*Entries shown*.
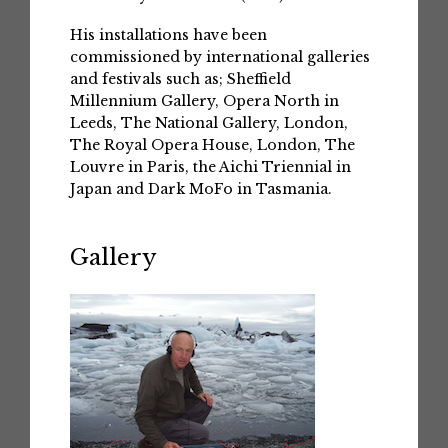
His installations have been
commissioned by international galleries
and festivals such as; Sheffield
Millennium Gallery, Opera North in
Leeds, The National Gallery, London,
The Royal Opera House, London, The
Louvre in Paris, the Aichi Triennial in
Japan and Dark MoFo in Tasmania.
Gallery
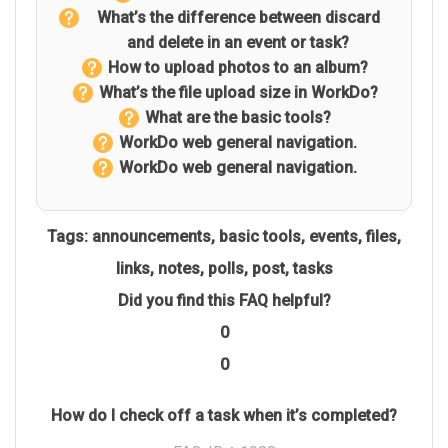
What’s the difference between discard
and delete in an event or task?
How to upload photos to an album?
What’s the file upload size in WorkDo?
What are the basic tools?
WorkDo web general navigation.
WorkDo web general navigation.
Tags:
announcements
,
basic tools
,
events
,
files
,
links
,
notes
,
polls
,
post
,
tasks
Did you find this FAQ helpful?
0
0
How do I check off a task when it’s completed?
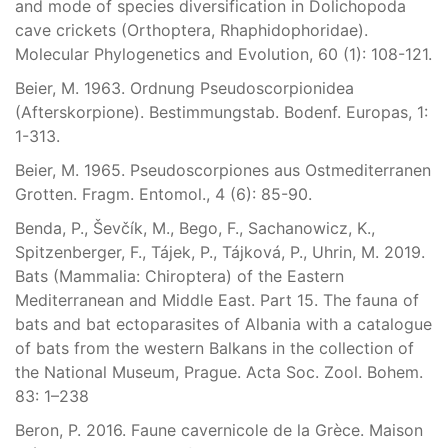
and mode of species diversification in Dolichopoda
cave crickets (Orthoptera, Rhaphidophoridae).
Molecular Phylogenetics and Evolution, 60 (1): 108-121.
Beier, M. 1963. Ordnung Pseudoscorpionidea
(Afterskorpione). Bestimmungstab. Bodenf. Europas, 1:
1-313.
Beier, M. 1965. Pseudoscorpiones aus Ostmediterranen
Grotten. Fragm. Entomol., 4 (6): 85-90.
Benda, P., Ševčík, M., Bego, F., Sachanowicz, K.,
Spitzenberger, F., Tájek, P., Tájková, P., Uhrin, M. 2019.
Bats (Mammalia: Chiroptera) of the Eastern
Mediterranean and Middle East. Part 15. The fauna of
bats and bat ectoparasites of Albania with a catalogue
of bats from the western Balkans in the collection of
the National Museum, Prague. Acta Soc. Zool. Bohem.
83: 1–238
Beron, P. 2016. Faune cavernicole de la Grèce. Maison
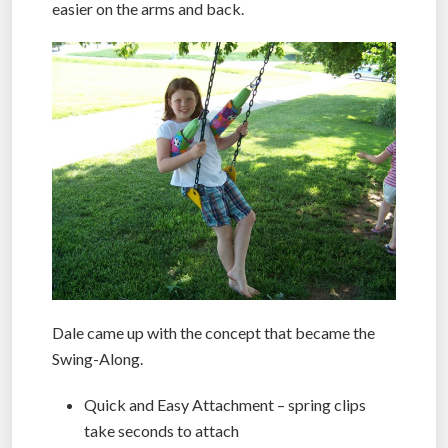
easier on the arms and back.
Dale came up with the concept that became the
Swing-Along.
Quick and Easy Attachment – spring clips
take seconds to attach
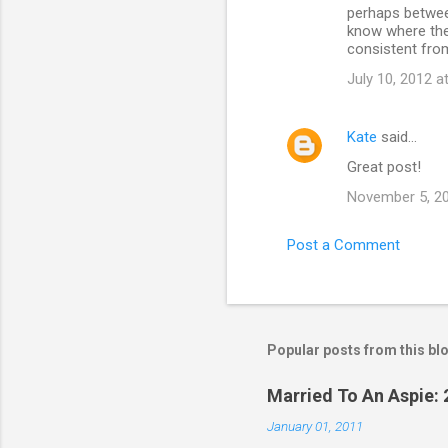
perhaps betwee
know where they
consistent fro
July 10, 2012 a
Kate
said…
Great post!
November 5, 20
Post a Comment
Popular posts from this bl
Married To An Aspie: 
January 01, 2011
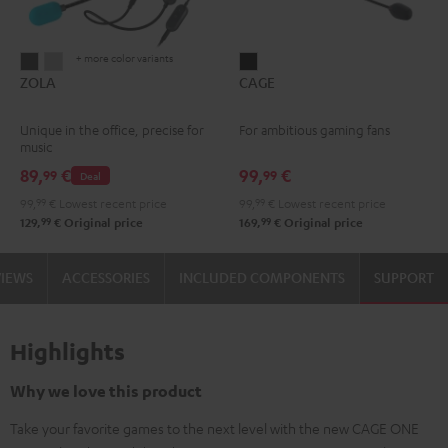
+ more color variants
ZOLA
ZOLA
CAGE
ZOLA
CAGE
Dark
Light
Black
Gray
Gray
Unique in the office, precise for
For ambitious gaming fans
music
89,
€
99,
€
99
99
Deal
99,
99
€
Lowest recent price
99,
99
€
Lowest recent price
99
99
129,
€
Original price
169,
€
Original price
VIEWS
ACCESSORIES
INCLUDED COMPONENTS
SUPPORT
Highlights
Why we love this product
Take your favorite games to the next level with the new CAGE ONE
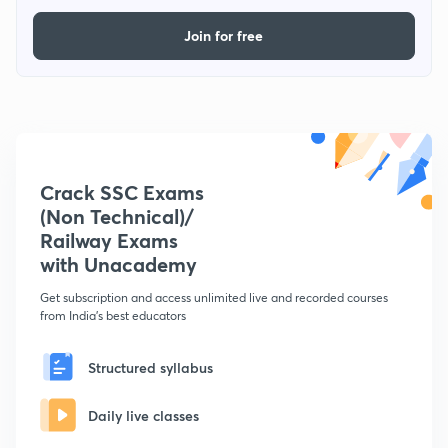
Join for free
Crack SSC Exams
(Non Technical)/
Railway Exams
with Unacademy
Get subscription and access unlimited live and recorded courses
from India's best educators
Structured syllabus
Daily live classes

*Exercise*. Match on "Beier": copy every line in the records that has it.

*Result of this task*.
Beier, M. 1963. Ordnung Pseudoscorpionidea
Beier, M. 1965. Pseudoscorpiones aus Ostmediterranen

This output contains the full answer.